Poems from Blas Falconer’s fourth poetry collection, Rara Avis (forthcoming Four Way Books 2024) were featured in Kenyon Review, Prairie Schooner, and The Georgia Review, among other literary journals.
This year Piotr Florczyk earned his PhD at USC and began a tenure track job at University of Washington, Seattle as an assistant professor of global literary studies. Last summer he published Granice, a collection of poems in Poland; in January he co-edited Polish Literature as World Literature, a collection of scholarly articles (with Kevin A. Wisniewski) for Bloomsbury, and later this year he'll publish two more books: Landless Boys: Selected Poems by Jerzy Jarniewicz and a collection of essays.
Cheyenne Huang published her first short story in the upcoming “Refugee” issue of Fiction International.
Arthur Kayzakian is the winner of the 2021 inaugural Black Lawrence Immigrant Writing Series for his collection, The Book of Redacted Paintings, which was also selected as a finalist for the 2021 Philip Levine Prize for Poetry. He is the recipient of a 2023 creative writing fellowship from the National Endowment for the Arts. Recent work has appeared in Cincinnati Review, The Southern Review, Michigan Quarterly Review, Witness Magazine, and Prairie Schooner.
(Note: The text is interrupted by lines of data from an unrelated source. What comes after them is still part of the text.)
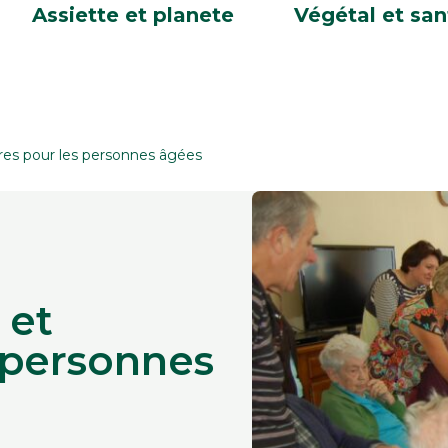
Assiette et planete
Végétal et san
aires pour les personnes âgées
 et
s personnes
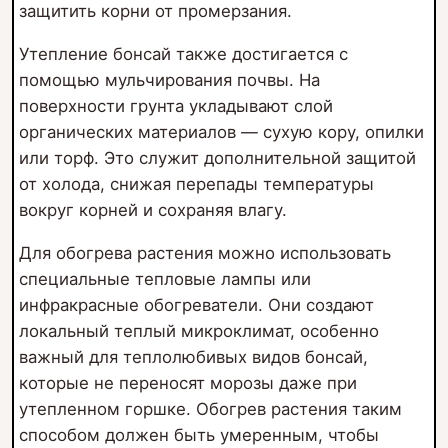
защитить корни от промерзания.
Утепление бонсай также достигается с
помощью мульчирования почвы. На
поверхности грунта укладывают слой
органических материалов — сухую кору, опилки
или торф. Это служит дополнительной защитой
от холода, снижая перепады температуры
вокруг корней и сохраняя влагу.
Для обогрева растения можно использовать
специальные тепловые лампы или
инфракрасные обогреватели. Они создают
локальный теплый микроклимат, особенно
важный для теплолюбивых видов бонсай,
которые не переносят морозы даже при
утепленном горшке. Обогрев растения таким
способом должен быть умеренным, чтобы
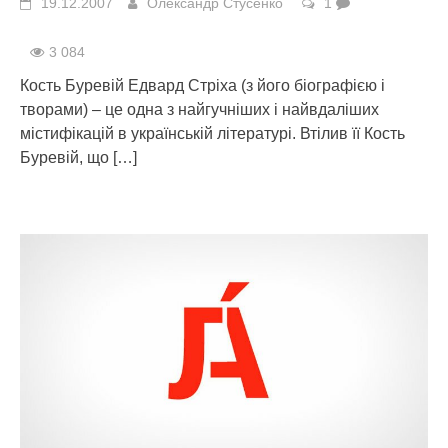
19.12.2007
Олександр Стусенко
1
3 084
Кость Буревій Едвард Стріха (з його біографією і
творами) – це одна з найгучніших і найвдаліших
містифікацій в українській літературі. Втілив її Кость
Буревій, що
[…]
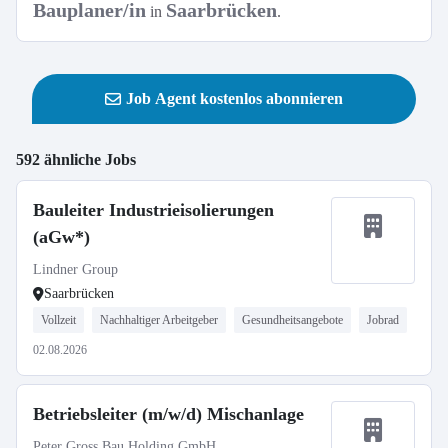
Bauplaner/in
Saarbrücken
in
.
Job Agent kostenlos abonnieren
592 ähnliche Jobs
Bauleiter Industrieisolierungen
(aGw*)
Lindner Group
Saarbrücken
Vollzeit
Nachhaltiger Arbeitgeber
Gesundheitsangebote
Jobrad
02.08.2026
Betriebsleiter (m/w/d) Mischanlage
Peter Gross Bau Holding GmbH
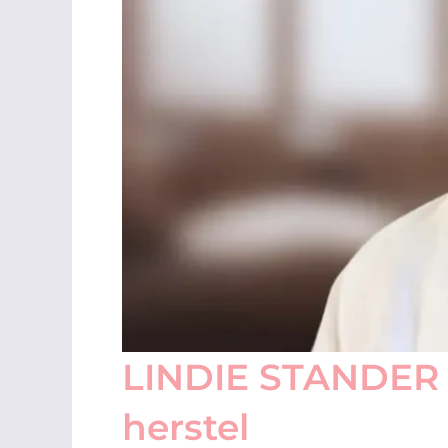
LINDIE STANDER │
herstel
Stephen Paul Martin’s tenth collection, Twentytwenty, was published in early May.
Arnisha Royston’s poems were recently published in Michigan Quarterly Review, North American Review, and Hayden’s Ferry Review. She is also the recipient of the Community of Writers Lucille Clifton Memorial Scholarship and a scholarship from Kenyon Review’s Writers Workshop. She has also been awarded the prestigious Tickner Fellowship at Gilman School. The two-year fellowship will give her the opportunity to teach creative writing and complete her first full-length collection of poems.
Andrew Kelly Stewart, a former SDSU MFA fiction student, published And We Shall Sing a Song Into the Deep, his first novel, in December 2022.
DS Waldman earned a Wallace Stegner Fellowship from Stanford University, where he is at work on manuscripts of poetry and prose. He was awarded the Lucille Medwick Memorial Prize by Poetry Society of America for his poem “Calder,” written with support of SFMOMA.